Unfortunately it does not yield great memories for Renault – its car that year, the RE15, was not its finest and drivers Patrick Tambay and Derek Warwick both retired. It was a sad end to Renault’s first period in F1 which had lasted since 1977…

It would not be until 2002 when Renault returned as a squad to F1 that it would next compete in Oz – on the newer Melbourne circuit which is used today. Then as now, as the opening race of the season, it marked Renault’s reappearance in the sport. However it took until 2005 before a podium result in Australia was achieved when Fernando Alonso finished in third. A year later victory at last was Renault’s with Giancarlo Fisichella taking the spoils. Twelve months on that became it back-to-back victories in the race, this time with Alonso who, at this stage, was already on his way to a second successive drivers’ crown with Renault.

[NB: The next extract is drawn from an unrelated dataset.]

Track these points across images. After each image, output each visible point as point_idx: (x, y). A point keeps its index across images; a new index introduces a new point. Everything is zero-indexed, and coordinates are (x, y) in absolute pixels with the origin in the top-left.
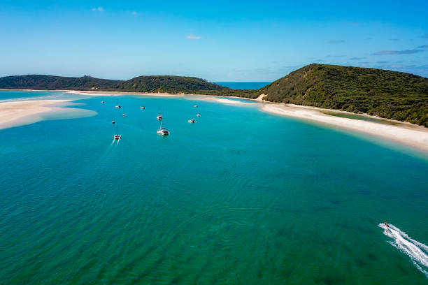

There would be two more podium results in Australia for Renault before it called time on its second appearance in F1 – Robert Kubica took a fine second in 2010 and Russian Vitaly Petrov was shock third in 2011’s race.

Melbourne’s 5.3km street circuit which runs clockwise through parkland and around a lake consists of 16 turns (many of them slow to medium speed) and is virtually flat.

The race often throws up a surprise or two – despite all the miles of pre-season testing, not all teams are necessarily as well prepared as they would like so it’s an opportunity for newer teams and drivers to take advantage steal an unlikely result. What chance a podium result for Renault on its return?

Unpredictability is something all fans love. One thing that’s not so easy to agree with is the time – being on the other side of the world, Australia’s race means no Sunday lie-in for those in Europe who want to watch it live. The time to set your alarm clocks for this Sunday is 4.00am if you want the big race built-up on Sky F1 or 4.50am if you want to time it just right before the 5.00am start (that’s 4.00pm Melbourne time).

A fortnight later Renault’s new F1 adventure moves to the Middle East and the Bahrain GP (Sun 3 Apr). At least fans will have an easier ride of it with the race scheduled to start at 4.00pm UK time – while Sky will, as ever, be showing all the action as it happens this will also be the first race being shown live by Channel 4 as part of its new F1 broadcast deal.

Out of eight races contested on its 5.4km desert circuit – which includes a mammoth 1km pit straight – Renault has won twice, in 2005 and 2006 with Alonso.